1 Chronicles 24:2. Sad deaths. I. The sins which caused them.

1. Disobedience to divine injunction. “They offered strange fire before the Lord, which he commanded them not.”

2. Gross inconsistency. Perhaps they were drunk, hence the law (Leviticus 10:8). “They drink and forget the law” (Proverbs 31:5).

3. Rashness in approaching God. They “took,” snatched (some read 1 Chronicles 24:1), their censers without reverence and consideration; rushed into God’s presence in haste.

4. Presumptuous in act. Not only did they take “strange incense,” but went both together when one only should have officiated; intruded into the holy of holies, to which access denied to all but high priest, and thus set a precedent most dangerous, and which called for divine displeasure. II. The punishment which followed the sins. “They died.”

1. A dishonourable death. “Without children.”
2. A sudden death. “Fire came out” suddenly.
3. An overwhelming death. Instantly died as if struck by a lightning-flash.
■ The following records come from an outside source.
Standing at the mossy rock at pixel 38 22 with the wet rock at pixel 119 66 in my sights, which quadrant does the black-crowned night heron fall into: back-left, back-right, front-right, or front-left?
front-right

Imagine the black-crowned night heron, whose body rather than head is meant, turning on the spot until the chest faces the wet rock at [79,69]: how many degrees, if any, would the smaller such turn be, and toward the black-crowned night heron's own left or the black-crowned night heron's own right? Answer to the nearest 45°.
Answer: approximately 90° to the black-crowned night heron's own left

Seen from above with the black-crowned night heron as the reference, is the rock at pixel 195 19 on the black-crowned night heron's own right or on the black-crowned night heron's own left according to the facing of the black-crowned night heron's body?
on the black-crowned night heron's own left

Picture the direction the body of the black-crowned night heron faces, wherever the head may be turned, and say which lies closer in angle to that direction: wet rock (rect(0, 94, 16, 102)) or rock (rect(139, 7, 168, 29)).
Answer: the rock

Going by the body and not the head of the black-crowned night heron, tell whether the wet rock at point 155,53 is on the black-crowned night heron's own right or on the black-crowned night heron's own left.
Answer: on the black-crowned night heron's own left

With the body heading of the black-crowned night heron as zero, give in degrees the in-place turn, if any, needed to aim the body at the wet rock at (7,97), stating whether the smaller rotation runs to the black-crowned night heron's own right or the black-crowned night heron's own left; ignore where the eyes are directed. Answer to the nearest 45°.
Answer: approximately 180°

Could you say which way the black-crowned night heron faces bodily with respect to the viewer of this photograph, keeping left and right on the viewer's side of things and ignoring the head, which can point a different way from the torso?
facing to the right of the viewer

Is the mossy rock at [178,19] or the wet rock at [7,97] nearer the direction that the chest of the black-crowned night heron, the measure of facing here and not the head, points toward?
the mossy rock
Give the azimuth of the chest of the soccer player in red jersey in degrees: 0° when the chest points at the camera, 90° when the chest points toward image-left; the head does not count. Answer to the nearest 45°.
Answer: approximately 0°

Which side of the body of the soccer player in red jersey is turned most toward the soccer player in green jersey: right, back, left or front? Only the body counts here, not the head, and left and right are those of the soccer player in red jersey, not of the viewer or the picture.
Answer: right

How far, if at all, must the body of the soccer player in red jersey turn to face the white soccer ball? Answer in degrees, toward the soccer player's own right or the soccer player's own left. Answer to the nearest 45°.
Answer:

4. A retributive death. “Before the Lord.” Before the veil that covered the mercy-seat. “Without mercy,” and without divine interference. A foretaste of torment “in the presence of the Lamb” (Revelation 14:10). “God will be sanctified either actively or passively, either in us or upon us; sure it is that he will be no loser by us. Sanctified he will be, either in the sincerity of men’s conversation or else in the severity of their condemnation. Singular things are expected of all that draw nigh to God in any duty, but especially in the office of the ministry. Those that stand in the presence of princes must be exact in their carriages. God appointed both the weights and measures of the sanctuary to be twice as large as those of the commonwealth, to show that he expects much more of those that serve him there than he doth of others. The souls of priests must be purer than sunbeams, saith Chrysostom” [Trapp].

1 Chronicles 24:5-30. Remarkable persons. 1 Chronicles 24:5. Governors (Heb.), Princes of the house of God. Chief priests rulers over others of their own order, and subject to the high priest. Submission and diligence give distinction in calling. “C’est par le travail qu’on regne” [Louis XIV.]. If translation be Princes of Holiness, then holiness gives influence and power; distinction of character and approbation of God. Good men are kings of society. 1 Chronicles 24:7. Jehoiarib, the father of the Maccabees (1MMalachi 2:1). 1 Chronicles 24:10. From Abijah came Zacharias, father of John the Baptist (Luke 1:5). “Old he was, yet not free from taking his turn. Dumb also for a time; yet he went on to do his office in the ministration. The evangelist’s word of the course (Grk. epi and çmerias, a daily service) importeth a daily attendance upon the work while the course continueth” [Trapp].

1 Chronicles 24:23. Sons of Hebron. The four persons named appear to have been contemporaries of David, the heads of the Hebronite houses in his time (cf. ch. 1 Chronicles 26:31) [Speak. Com.]. “What shall I do to be for ever known?” asked Schiller. Scripture will give the answer.


1 Chronicles 24:2. Died. It is a dangerous thing in the service of God to decline from his own institutions; we have to do with a God who is wise to prescribe his own worship, just to require what he has prescribed, and powerful to revenge what he has not prescribed [Bp. Hall].

1 Chronicles 24:5; 1 Chronicles 24:31. Lot. Methods are the masters of masters [Tallerand]. Method is essential, and enables a larger amount of work to be got through with satisfaction. “Method,” said the Rev. R. Cecil, “is like packing things in a box: a good packer will get in half as much again as a bad one.” Cecil’s despatch of business was extraordinary, his motto being, “The shortest way to do many things is to do one thing at once” [Smiles].